The next day we spent touring the Cinque Ports area - we went to Dover to see the White Cliffs. Yes, they really are white; yes, they really are made of chalk, you can pick up a rock and scribble on your hand. They're actually quite startling, being a good 200-300 feet high; they must be visible for miles from the sea. There was a dim blur on the horizon which Jim claimed was France but I'm not sure I believe it; still the English Channel is only 20 miles wide there. Didn't go into Dover, but got a good look at the harbor from the cliffs, a serious working port with container cranes. We went on to have lunch in Rye, a town that has appeared in one of my favorite novels (Georgette Heyer's The Unknown Ajax). I was charmed to find that Ms. Heyer didn't invent the Mermaid Inn, which is still there on a steep cobbled street (God help the carriage horses that had to get to that!). The parish church in Rye is 904 years old, and not much changed over the centuries, it's still very Norman in style. I got an outside look at the Ypres Tower, (also mentioned by Ms. Heyer), but we didn't have time to tour it, as we had to move on to Great Dixter and then our next B&B.

Great Dixter was my husband's choice: this was the family home and garden of Christopher Lloyd, a world-renowned gardener and garden writer; we have all his books (I think we bought the last one in the bookshop there).

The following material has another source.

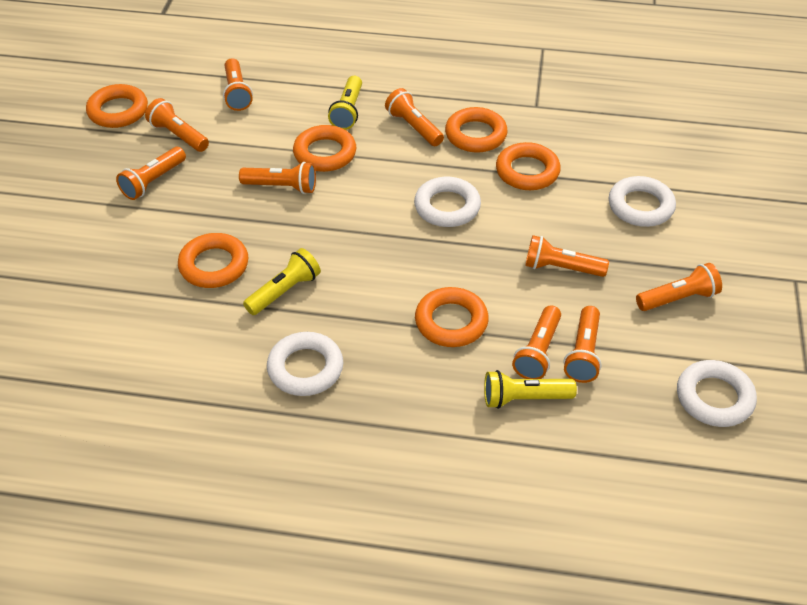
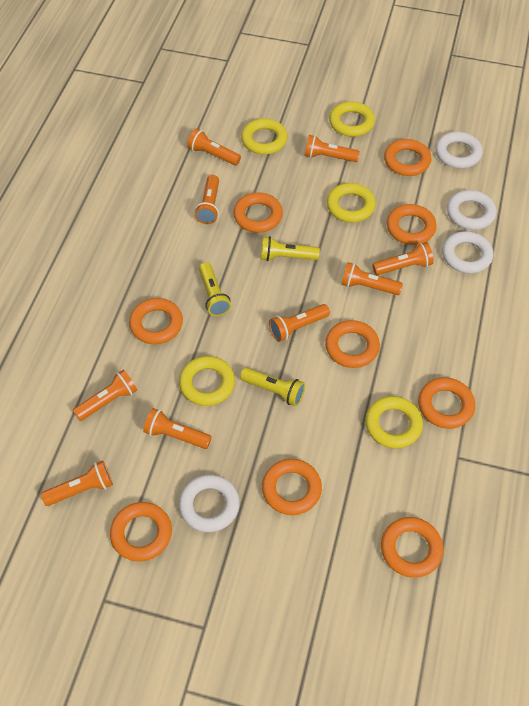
orange ring: 6 -> 9
yellow ring: 0 -> 5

Jim of course was mainly interested in the gardens, which he described as "fearless" (he's talking about Lloyd's mixtures of color and texture in his plantings). I was interested in the house, which is a very well preserved 15th century hall with a thatched roof, still in use by the Lloyd family, I think, although Mr. Lloyd himself died in January 2006. I found the house tour very interesting and the gardens delightful, although I don't have the same point of view Jim has. It was overcast and dark when we began the tour; Jim said attendance was light, but I thought there were quite a few people, considering the weather. By the time we finished (kicked out at closing) it was raining, so we moved along to our next B&B, a small pub located in Lamberhurst, a village near Royal Tunbridge Wells.

1 comment:

  1. I should think that if I were that close I'd have segued over to Sissinghurst, which from the photos I've seen is one of the most ingeniously laid out grounds in the world. An early 20th Century concept that transformed what was then (during its planning stages) a fairly remote location from London, but which now is, as I understand it, surrounded by suburban sprawl. ( Heigh-ho, sixty today, and would just as well forget!